_Problem description_
Down to the final line, return the records unchanged.

** Dataset content follows **

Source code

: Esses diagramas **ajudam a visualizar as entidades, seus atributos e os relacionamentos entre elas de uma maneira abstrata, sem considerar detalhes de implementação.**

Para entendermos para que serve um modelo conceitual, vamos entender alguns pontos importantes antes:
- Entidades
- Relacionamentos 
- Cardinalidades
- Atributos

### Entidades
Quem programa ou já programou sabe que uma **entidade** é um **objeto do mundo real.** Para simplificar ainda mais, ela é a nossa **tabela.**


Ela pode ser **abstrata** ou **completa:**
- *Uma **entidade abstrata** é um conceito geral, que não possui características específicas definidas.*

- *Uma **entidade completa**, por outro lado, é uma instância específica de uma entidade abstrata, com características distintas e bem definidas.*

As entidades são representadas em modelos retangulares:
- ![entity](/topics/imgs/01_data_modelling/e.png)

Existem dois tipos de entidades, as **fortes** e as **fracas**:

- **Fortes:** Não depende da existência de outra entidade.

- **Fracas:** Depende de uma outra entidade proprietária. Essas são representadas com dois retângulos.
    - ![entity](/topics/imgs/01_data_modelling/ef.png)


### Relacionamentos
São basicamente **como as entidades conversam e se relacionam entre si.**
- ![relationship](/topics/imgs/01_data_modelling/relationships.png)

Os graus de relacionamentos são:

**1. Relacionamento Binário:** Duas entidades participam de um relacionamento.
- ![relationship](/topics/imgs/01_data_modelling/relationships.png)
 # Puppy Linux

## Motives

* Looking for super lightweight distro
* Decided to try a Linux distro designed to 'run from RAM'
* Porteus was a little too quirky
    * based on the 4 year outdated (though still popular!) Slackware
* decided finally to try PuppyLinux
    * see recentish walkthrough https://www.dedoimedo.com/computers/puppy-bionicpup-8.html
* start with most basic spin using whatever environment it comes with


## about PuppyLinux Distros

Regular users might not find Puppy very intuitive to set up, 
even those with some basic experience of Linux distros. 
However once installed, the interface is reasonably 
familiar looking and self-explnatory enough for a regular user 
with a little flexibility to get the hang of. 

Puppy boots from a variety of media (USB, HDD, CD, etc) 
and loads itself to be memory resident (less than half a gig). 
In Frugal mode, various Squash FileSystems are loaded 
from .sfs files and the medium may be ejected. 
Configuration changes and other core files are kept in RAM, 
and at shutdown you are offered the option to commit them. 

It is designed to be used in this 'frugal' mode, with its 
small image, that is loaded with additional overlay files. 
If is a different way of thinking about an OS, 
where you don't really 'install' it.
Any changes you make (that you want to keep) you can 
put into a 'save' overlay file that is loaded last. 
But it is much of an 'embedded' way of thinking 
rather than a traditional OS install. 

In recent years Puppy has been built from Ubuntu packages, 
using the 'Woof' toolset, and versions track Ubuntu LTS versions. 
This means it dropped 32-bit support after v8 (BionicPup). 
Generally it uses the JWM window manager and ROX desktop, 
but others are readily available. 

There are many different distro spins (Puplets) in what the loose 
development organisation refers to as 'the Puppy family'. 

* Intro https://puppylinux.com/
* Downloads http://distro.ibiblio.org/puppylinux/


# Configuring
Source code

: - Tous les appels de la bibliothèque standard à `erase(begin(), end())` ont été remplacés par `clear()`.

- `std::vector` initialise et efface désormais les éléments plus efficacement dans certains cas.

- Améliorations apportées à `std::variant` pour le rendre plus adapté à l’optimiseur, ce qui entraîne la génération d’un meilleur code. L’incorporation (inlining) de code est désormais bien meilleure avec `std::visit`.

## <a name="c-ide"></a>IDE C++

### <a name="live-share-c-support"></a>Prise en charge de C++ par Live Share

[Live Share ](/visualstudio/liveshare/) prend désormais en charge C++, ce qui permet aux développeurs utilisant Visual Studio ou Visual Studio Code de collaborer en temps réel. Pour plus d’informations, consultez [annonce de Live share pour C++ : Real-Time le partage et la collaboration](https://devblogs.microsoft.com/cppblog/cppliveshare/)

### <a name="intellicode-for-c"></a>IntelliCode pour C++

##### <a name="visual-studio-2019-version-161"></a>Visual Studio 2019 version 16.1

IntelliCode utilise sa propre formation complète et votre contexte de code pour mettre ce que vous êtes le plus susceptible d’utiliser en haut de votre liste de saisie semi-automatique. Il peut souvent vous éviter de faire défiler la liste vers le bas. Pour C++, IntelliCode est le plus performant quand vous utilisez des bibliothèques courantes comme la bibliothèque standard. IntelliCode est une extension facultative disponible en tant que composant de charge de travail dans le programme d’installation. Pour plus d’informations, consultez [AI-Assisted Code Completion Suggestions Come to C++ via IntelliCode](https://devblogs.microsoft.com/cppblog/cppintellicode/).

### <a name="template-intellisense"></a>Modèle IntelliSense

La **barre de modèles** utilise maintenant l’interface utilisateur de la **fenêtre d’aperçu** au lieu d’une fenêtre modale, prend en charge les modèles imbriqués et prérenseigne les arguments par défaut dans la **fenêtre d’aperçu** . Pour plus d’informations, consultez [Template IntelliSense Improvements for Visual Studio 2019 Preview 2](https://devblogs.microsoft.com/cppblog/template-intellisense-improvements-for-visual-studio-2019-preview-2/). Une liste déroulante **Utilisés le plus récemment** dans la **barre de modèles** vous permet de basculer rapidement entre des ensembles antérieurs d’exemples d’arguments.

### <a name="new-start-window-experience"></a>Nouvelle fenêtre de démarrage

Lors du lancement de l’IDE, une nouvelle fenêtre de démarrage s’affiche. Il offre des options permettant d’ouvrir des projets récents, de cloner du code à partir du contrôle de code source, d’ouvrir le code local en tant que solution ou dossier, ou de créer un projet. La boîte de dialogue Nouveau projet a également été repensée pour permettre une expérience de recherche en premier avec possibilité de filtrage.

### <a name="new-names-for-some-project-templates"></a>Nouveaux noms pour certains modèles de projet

** End of Dataset content **

_Written answer_
Source code

: Esses diagramas **ajudam a visualizar as entidades, seus atributos e os relacionamentos entre elas de uma maneira abstrata, sem considerar detalhes de implementação.**

Para entendermos para que serve um modelo conceitual, vamos entender alguns pontos importantes antes:
- Entidades
- Relacionamentos 
- Cardinalidades
- Atributos

### Entidades
Quem programa ou já programou sabe que uma **entidade** é um **objeto do mundo real.** Para simplificar ainda mais, ela é a nossa **tabela.**


Ela pode ser **abstrata** ou **completa:**
- *Uma **entidade abstrata** é um conceito geral, que não possui características específicas definidas.*

- *Uma **entidade completa**, por outro lado, é uma instância específica de uma entidade abstrata, com características distintas e bem definidas.*

As entidades são representadas em modelos retangulares:
- ![entity](/topics/imgs/01_data_modelling/e.png)

Existem dois tipos de entidades, as **fortes** e as **fracas**:

- **Fortes:** Não depende da existência de outra entidade.

- **Fracas:** Depende de uma outra entidade proprietária. Essas são representadas com dois retângulos.
    - ![entity](/topics/imgs/01_data_modelling/ef.png)


### Relacionamentos
São basicamente **como as entidades conversam e se relacionam entre si.**
- ![relationship](/topics/imgs/01_data_modelling/relationships.png)

Os graus de relacionamentos são:

**1. Relacionamento Binário:** Duas entidades participam de um relacionamento.
- ![relationship](/topics/imgs/01_data_modelling/relationships.png)
 # Puppy Linux

## Motives

* Looking for super lightweight distro
* Decided to try a Linux distro designed to 'run from RAM'
* Porteus was a little too quirky
    * based on the 4 year outdated (though still popular!) Slackware
* decided finally to try PuppyLinux
    * see recentish walkthrough https://www.dedoimedo.com/computers/puppy-bionicpup-8.html
* start with most basic spin using whatever environment it comes with


## about PuppyLinux Distros

Regular users might not find Puppy very intuitive to set up, 
even those with some basic experience of Linux distros. 
However once installed, the interface is reasonably 
familiar looking and self-explnatory enough for a regular user 
with a little flexibility to get the hang of. 

Puppy boots from a variety of media (USB, HDD, CD, etc) 
and loads itself to be memory resident (less than half a gig). 
In Frugal mode, various Squash FileSystems are loaded 
from .sfs files and the medium may be ejected. 
Configuration changes and other core files are kept in RAM, 
and at shutdown you are offered the option to commit them. 

It is designed to be used in this 'frugal' mode, with its 
small image, that is loaded with additional overlay files. 
If is a different way of thinking about an OS, 
where you don't really 'install' it.
Any changes you make (that you want to keep) you can 
put into a 'save' overlay file that is loaded last. 
But it is much of an 'embedded' way of thinking 
rather than a traditional OS install. 

In recent years Puppy has been built from Ubuntu packages, 
using the 'Woof' toolset, and versions track Ubuntu LTS versions. 
This means it dropped 32-bit support after v8 (BionicPup). 
Generally it uses the JWM window manager and ROX desktop, 
but others are readily available. 

There are many different distro spins (Puplets) in what the loose 
development organisation refers to as 'the Puppy family'. 

* Intro https://puppylinux.com/
* Downloads http://distro.ibiblio.org/puppylinux/


# Configuring
Source code

: - Tous les appels de la bibliothèque standard à `erase(begin(), end())` ont été remplacés par `clear()`.

- `std::vector` initialise et efface désormais les éléments plus efficacement dans certains cas.

- Améliorations apportées à `std::variant` pour le rendre plus adapté à l’optimiseur, ce qui entraîne la génération d’un meilleur code. L’incorporation (inlining) de code est désormais bien meilleure avec `std::visit`.

## <a name="c-ide"></a>IDE C++

### <a name="live-share-c-support"></a>Prise en charge de C++ par Live Share

[Live Share ](/visualstudio/liveshare/) prend désormais en charge C++, ce qui permet aux développeurs utilisant Visual Studio ou Visual Studio Code de collaborer en temps réel. Pour plus d’informations, consultez [annonce de Live share pour C++ : Real-Time le partage et la collaboration](https://devblogs.microsoft.com/cppblog/cppliveshare/)

### <a name="intellicode-for-c"></a>IntelliCode pour C++

##### <a name="visual-studio-2019-version-161"></a>Visual Studio 2019 version 16.1

IntelliCode utilise sa propre formation complète et votre contexte de code pour mettre ce que vous êtes le plus susceptible d’utiliser en haut de votre liste de saisie semi-automatique. Il peut souvent vous éviter de faire défiler la liste vers le bas. Pour C++, IntelliCode est le plus performant quand vous utilisez des bibliothèques courantes comme la bibliothèque standard. IntelliCode est une extension facultative disponible en tant que composant de charge de travail dans le programme d’installation. Pour plus d’informations, consultez [AI-Assisted Code Completion Suggestions Come to C++ via IntelliCode](https://devblogs.microsoft.com/cppblog/cppintellicode/).

### <a name="template-intellisense"></a>Modèle IntelliSense

La **barre de modèles** utilise maintenant l’interface utilisateur de la **fenêtre d’aperçu** au lieu d’une fenêtre modale, prend en charge les modèles imbriqués et prérenseigne les arguments par défaut dans la **fenêtre d’aperçu** . Pour plus d’informations, consultez [Template IntelliSense Improvements for Visual Studio 2019 Preview 2](https://devblogs.microsoft.com/cppblog/template-intellisense-improvements-for-visual-studio-2019-preview-2/). Une liste déroulante **Utilisés le plus récemment** dans la **barre de modèles** vous permet de basculer rapidement entre des ensembles antérieurs d’exemples d’arguments.

### <a name="new-start-window-experience"></a>Nouvelle fenêtre de démarrage

Lors du lancement de l’IDE, une nouvelle fenêtre de démarrage s’affiche. Il offre des options permettant d’ouvrir des projets récents, de cloner du code à partir du contrôle de code source, d’ouvrir le code local en tant que solution ou dossier, ou de créer un projet. La boîte de dialogue Nouveau projet a également été repensée pour permettre une expérience de recherche en premier avec possibilité de filtrage.

### <a name="new-names-for-some-project-templates"></a>Nouveaux noms pour certains modèles de projet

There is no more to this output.